Les historiens, les archéologues, les géomorphologues, les paléoenvironnementalistes, les anthropologues, les géographes œuvrent sur la compréhension des espaces dans lesquels nous nous déplaçons. Ils tissent les fils qui nous relient à nos ancêtres et notre espace quotidien. Ils nous permettent de prendre des décisions claires et argumentées. Ils nous laissent rêver aussi. Ils font également une recherche appliquée, mais sans brevet. Nous travaillons pour la plus importante industrie de la planète, celle qui génère des profits colossaux largement redistribués dans la population, celle qui assure un développement exceptionnel de certaines régions du monde : le tourisme. La vallée du Nil, le Yucatan ou la Bretagne ne seraient pas des destinations de voyage privilégiées, si des milliers de chercheurs n’avaient pas patiemment tissé une série de représentations mentales valorisantes.

Les bouleversements actuels du monde de la recherche ne sont aucunement liés à une rationalisation dans les organigrammes administratifs, ni dans l’usage des moyens qui nous sont dévolus. D’ailleurs, personne n’a jamais abordé ces questions et personne n’a même jamais imaginé de demander à l’archéologue de base s’il connaissait quelques problèmes pour organiser ses fouilles ou pour monter un programme de recherche… Non vraiment personne. Il est simplement question d’appliquer au monde une vision étriquée et franchement pathétique de la connaissance.

Les atermoiements dans la création d’un institut dédié aux Sciences Humaines et Sociales sont en premier lieu une mesure humiliante, destinée comme d’habitude à attendrir l’adversaire avant de lui proposer une solution misérable dont il saura se satisfaire.
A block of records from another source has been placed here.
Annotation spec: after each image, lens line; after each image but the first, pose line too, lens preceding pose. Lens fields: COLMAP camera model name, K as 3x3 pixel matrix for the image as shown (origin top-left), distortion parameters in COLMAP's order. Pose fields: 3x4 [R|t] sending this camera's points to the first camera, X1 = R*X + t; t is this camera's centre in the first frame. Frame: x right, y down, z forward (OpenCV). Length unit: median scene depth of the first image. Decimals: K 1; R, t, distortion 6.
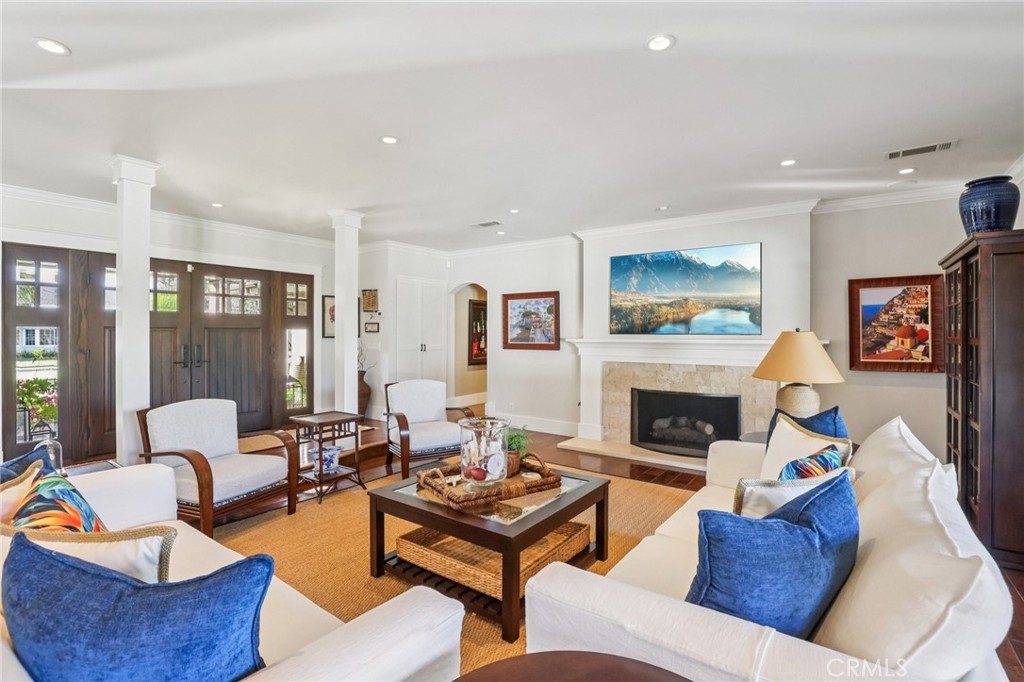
lens RADIAL K [[470.1, 0, 510.2], [0, 470.1, 334.9], [0, 0, 1]] dist [-0.032146, 0.001492]
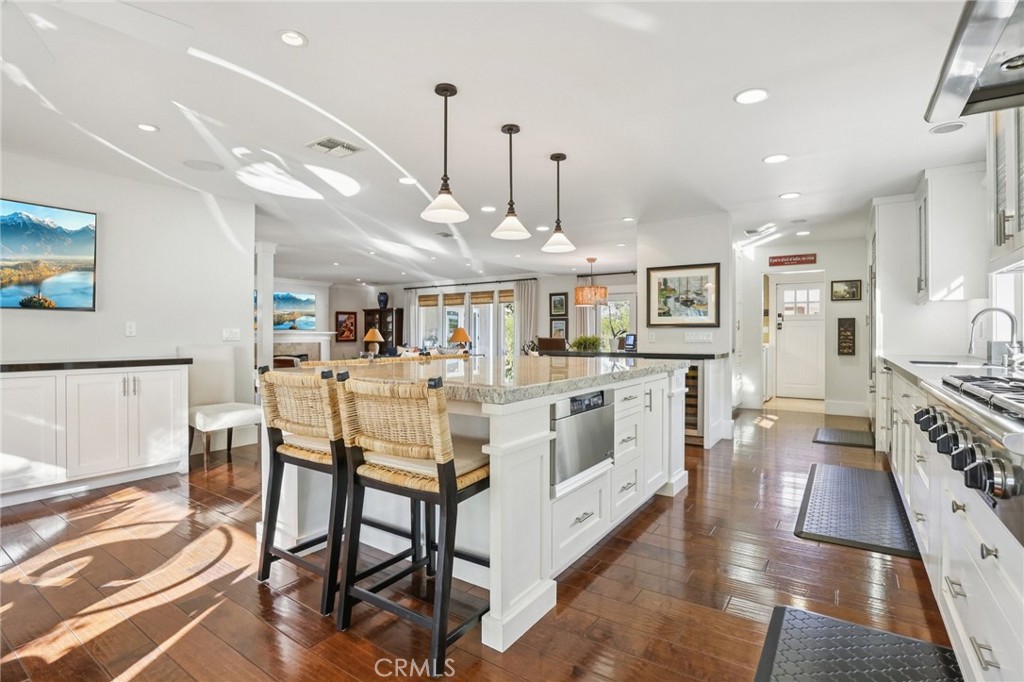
lens RADIAL K [[490.1, 0, 514.6], [0, 490.1, 337.0], [0, 0, 1]] dist [-0.037461, 0.008324]
pose [[-0.024418, -0.005915, 0.999684, -1.843709], [0.003692, 0.999975, 0.006007, 0.021396], [-0.999695, 0.003838, -0.024396, -0.038611]]
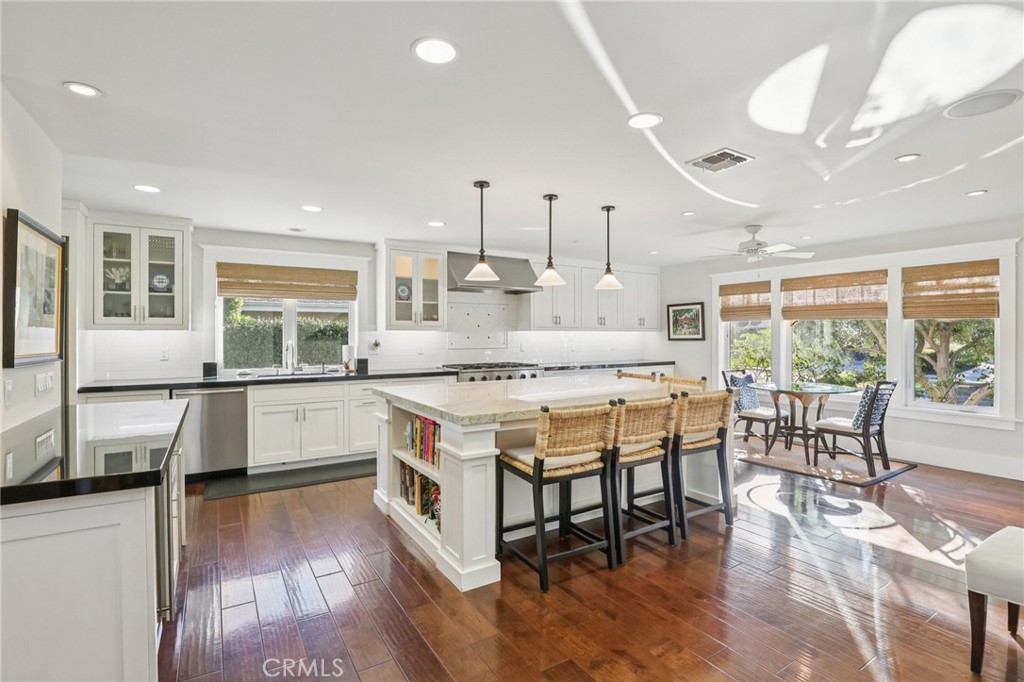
lens RADIAL K [[490.1, 0, 514.6], [0, 490.1, 337.0], [0, 0, 1]] dist [-0.037461, 0.008324]
pose [[-0.376337, 0.000675, -0.926482, -0.680833], [-0.003454, 0.999992, 0.002131, -0.015457], [0.926476, 0.004002, -0.376332, 0.152356]]
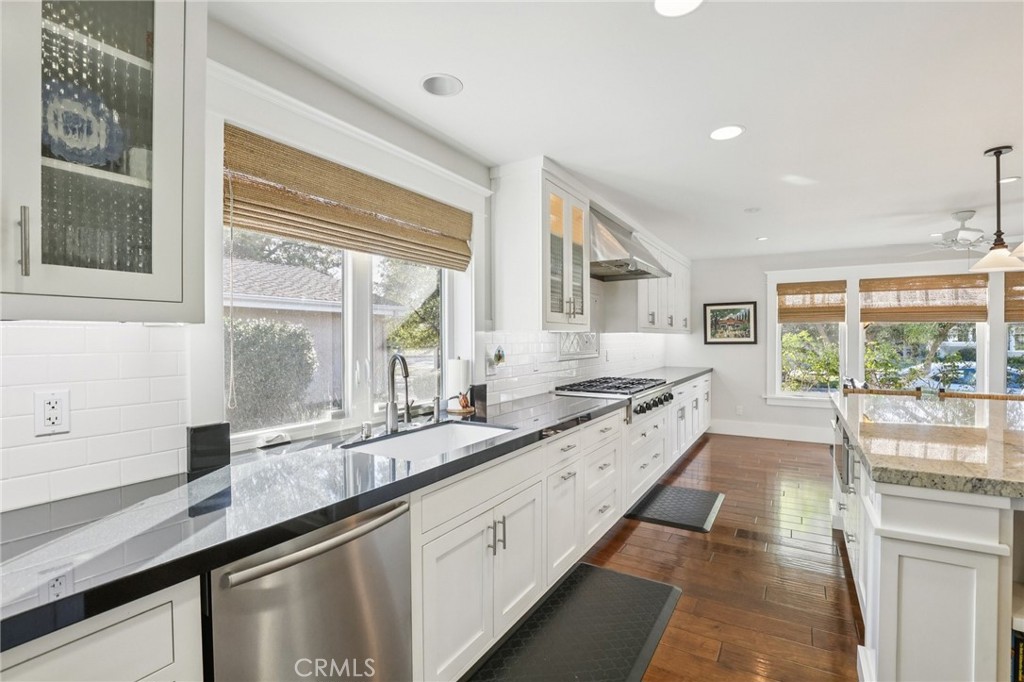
lens RADIAL K [[470.1, 0, 510.2], [0, 470.1, 334.9], [0, 0, 1]] dist [-0.032146, 0.001492]
pose [[0.075326, -0.008409, -0.997123, -0.987373], [-0.002749, 0.999959, -0.008640, -0.015866], [0.997155, 0.003391, 0.075300, -0.504074]]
L’écartèlement du CNRS et des autres organismes de recherche permettra de fractionner ce corps de chercheur, sans proposer de nouvelle organisation des universités et des enseignements. Il y a une confusion totale entre la compétition scientifique – souvent âpre mais dont nous acceptons les règles – et la compétition économique. Notons que cette compétition totale et floue n’est valorisée par ces décideurs que parce qu’ils tiennent le manche de la pioche depuis leur naissance et par privilège de classe…

Le problème qui se pose à ces hommes politiques n’est pas de rendre la recherche française plus attractive ou plus compétitive. Il est de se débarrasser de gens que l’on perçoit comme archaïques, car ils n’ont pas de place dans l’univers dans lequel ces grands prédateurs évoluent. On perçoit évidemment sans peine l’idéologie mortifère qui règne dans les cénacles ministériels, une idéologie portée par une classe sociale bien particulière. Ne nous laissons submerger par ces images étriquées. Neuilly-sur-Seine ne représentera jamais une France miniature. Il est désormais l’heure d’affirmer notre fierté d’être des chercheurs. Quand en repliant avec enthousiasme son Figaro Magazine, l’homme politique décide de « faire le Mexique » ou de « faire l’Egypte », il devrait peut-être se demander pourquoi.